Concerning the type of incorporation chosen, you can avail of multiple tax benefits. S-corporation businesses get the leverage of zero income tax. Similarly, there are numerous corporation and sector-specific tax incentives in Vermont.


 Administrative complexities for Vermont corporations

The application process is quite lengthy in Vermont, which is the potential of costing a lot of money, time, and energy. For the same reason, you need to be so sure about your business, purpose, agenda, and far vision. The form

Double taxation for C-Corporations in Vermont

C-corporations are subjected to double taxation in Vermont. This means the business is being taxed at both the business entity level and shareholder level.

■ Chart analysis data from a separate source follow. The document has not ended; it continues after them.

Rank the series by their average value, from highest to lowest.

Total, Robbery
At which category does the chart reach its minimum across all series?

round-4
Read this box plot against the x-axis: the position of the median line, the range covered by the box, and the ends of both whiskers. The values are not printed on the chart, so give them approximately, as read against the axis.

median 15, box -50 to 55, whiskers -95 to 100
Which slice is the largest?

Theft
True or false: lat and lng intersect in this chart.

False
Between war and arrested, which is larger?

Recap of the key steps to form and maintain a Vermont corporation

  • Deciding on the nature of your business and the type of corporation that suits your business entity.
  • Finalize a unique name and check their availability.
  • Select a registered agent to make all the legal documentation easier and provide time-sensitive information.
  • File the Articles of Incorporation.
  • Frame Vermont corporate bylaws 
  • Obtain the EIN
  • Open a corporate bank account for carrying out all business transactions.
  • Comply with Vermont state tax registration procedures.
  • Hold the board meetings and form the agenda.
  • Maintain your Vermont annual reports.
  • File and pay periodic taxes on time.